Exercise goal:
Give the data again exactly, without images.

===== Input data =====

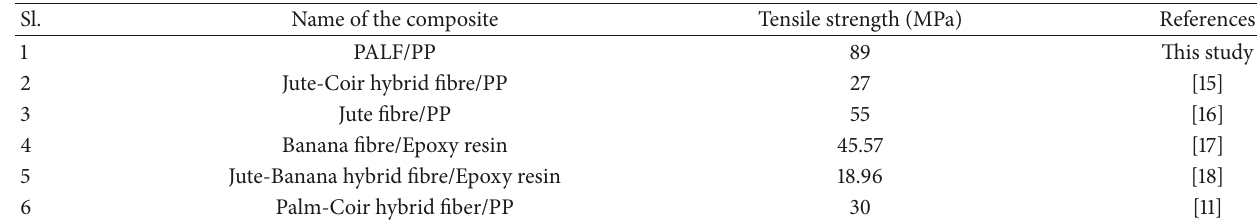
Table 2: Comparison of mechanical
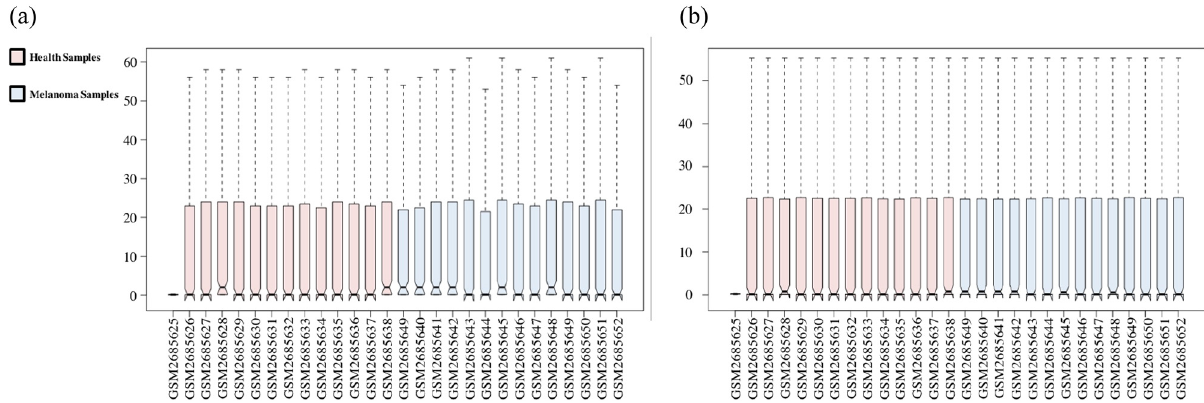
Figure 1: The GSE100508 microarray dataset obtained from the GEO database. ( a ) The microarray dataset before normalization. ( b ) The microarray dataset after normalization.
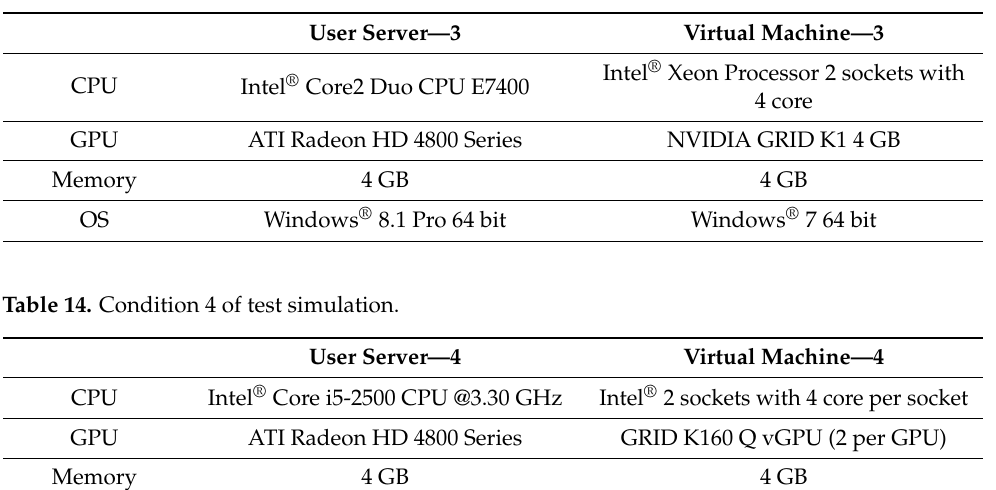
Table 13. Condition 3 of test simulation.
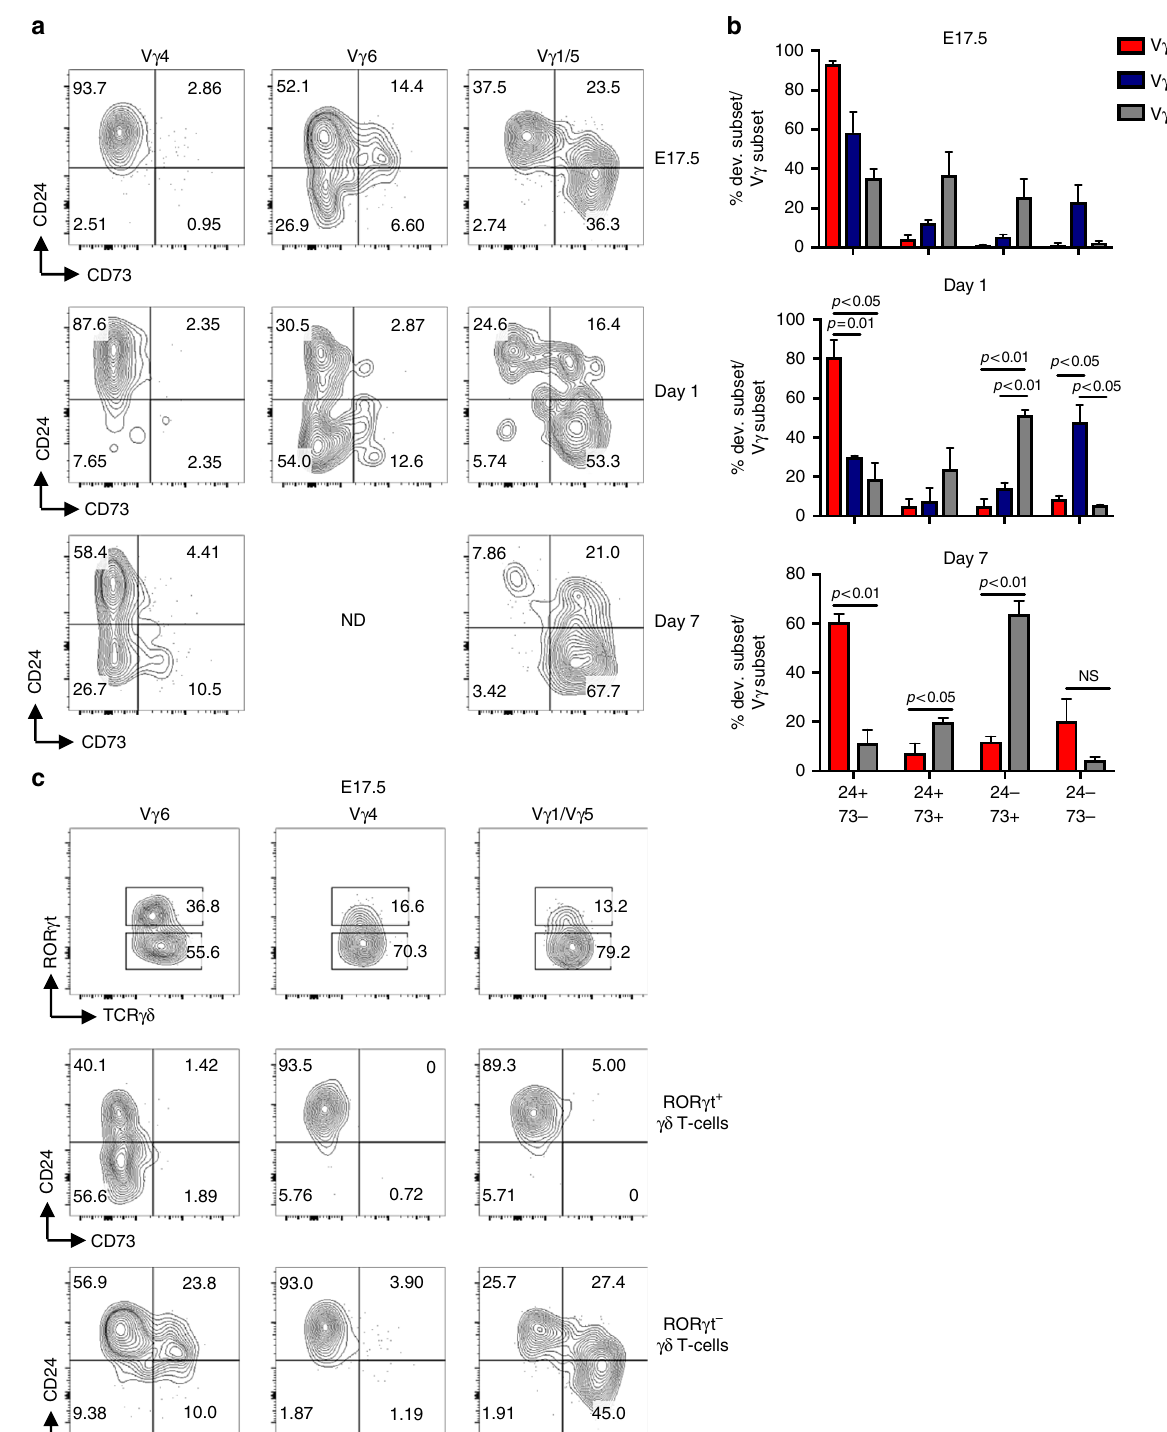
Fig. 3 Developmental pro fi les of V γ subsets. a Representative FACS plots of CD24/CD73 pro fi les of V γ 4, V γ 6, and V γ 1/5 cells in WT ex vivo thymus from mice aged E17.5, 1 day, and 7 days. b Proportions of C24/CD73 developmental subsets in each V γ population (V γ 4, V γ 6, and V γ 1/5). For E17.5, all comparisons between each subset between V γ populations are statistically signi fi cant with p < 0.05, except for the comparison of proportions of CD24 − CD73 − cells within V γ 4 vs V γ 1/5. For day 1, comparisons are not statistically signi fi cant unless otherwise indicated. c ROR γ t + and ROR γ t − populations within V γ subsets, and CD24/CD73 developmental pro fi les of ROR γ t + and ROR γ t − V γ subsets. All plots are gated on CD3 + TCR γδ + cells. Numbers in FACS plots indicate frequency within each gate. Data are representative of at least three independent mice. Center values indicate mean, error bars denote s.e.m. p -values were determined by two tailed Student's t -test. ND = not done due to low cell number, NS = not signi fi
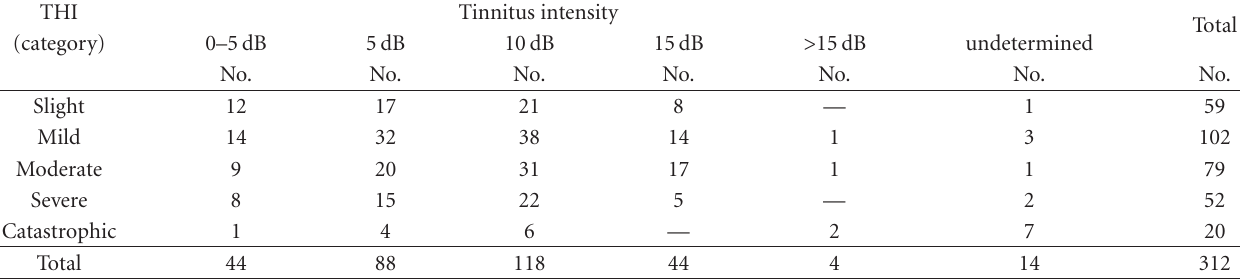
Table 5: Distribution of 312 subjects according to tinnitus-matched loudness and Tinnitus Handicap Inventory.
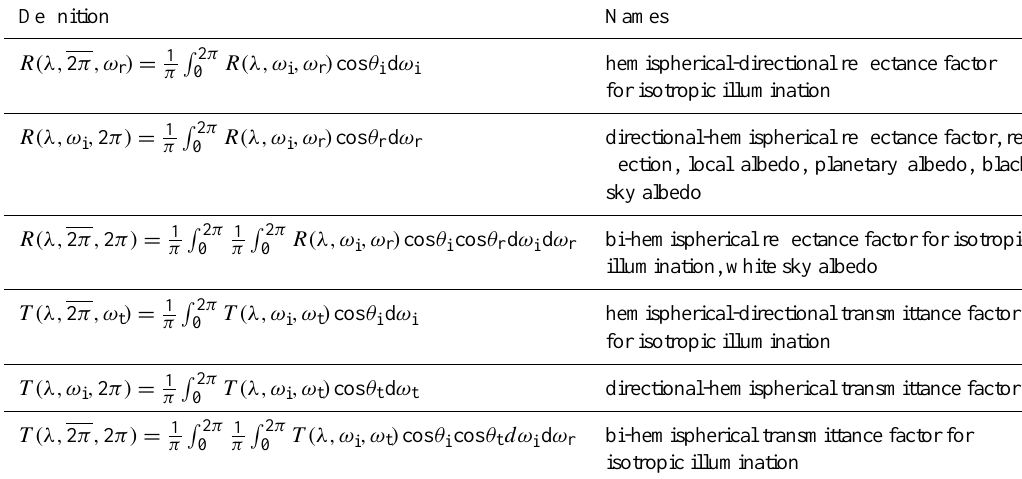
Table 1. Definition of reflectance and transmittance terms. Additional transmittance terms can be created by the inclusion of the direct transmittance (the unattenuated beam) to give total transmittance terms for a layer.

=====

Result for this task:
Table 2: Comparison of mechanical
Figure 1: The GSE100508 microarray dataset obtained from the GEO database. ( a ) The microarray dataset before normalization. ( b ) The microarray dataset after normalization.
Table 13. Condition 3 of test simulation.
Fig. 3 Developmental pro fi les of V γ subsets. a Representative FACS plots of CD24/CD73 pro fi les of V γ 4, V γ 6, and V γ 1/5 cells in WT ex vivo thymus from mice aged E17.5, 1 day, and 7 days. b Proportions of C24/CD73 developmental subsets in each V γ population (V γ 4, V γ 6, and V γ 1/5). For E17.5, all comparisons between each subset between V γ populations are statistically signi fi cant with p < 0.05, except for the comparison of proportions of CD24 − CD73 − cells within V γ 4 vs V γ 1/5. For day 1, comparisons are not statistically signi fi cant unless otherwise indicated. c ROR γ t + and ROR γ t − populations within V γ subsets, and CD24/CD73 developmental pro fi les of ROR γ t + and ROR γ t − V γ subsets. All plots are gated on CD3 + TCR γδ + cells. Numbers in FACS plots indicate frequency within each gate. Data are representative of at least three independent mice. Center values indicate mean, error bars denote s.e.m. p -values were determined by two tailed Student's t -test. ND = not done due to low cell number, NS = not signi fi
Table 5: Distribution of 312 subjects according to tinnitus-matched loudness and Tinnitus Handicap Inventory.
Table 1. Definition of reflectance and transmittance terms. Additional transmittance terms can be created by the inclusion of the direct transmittance (the unattenuated beam) to give total transmittance terms for a layer.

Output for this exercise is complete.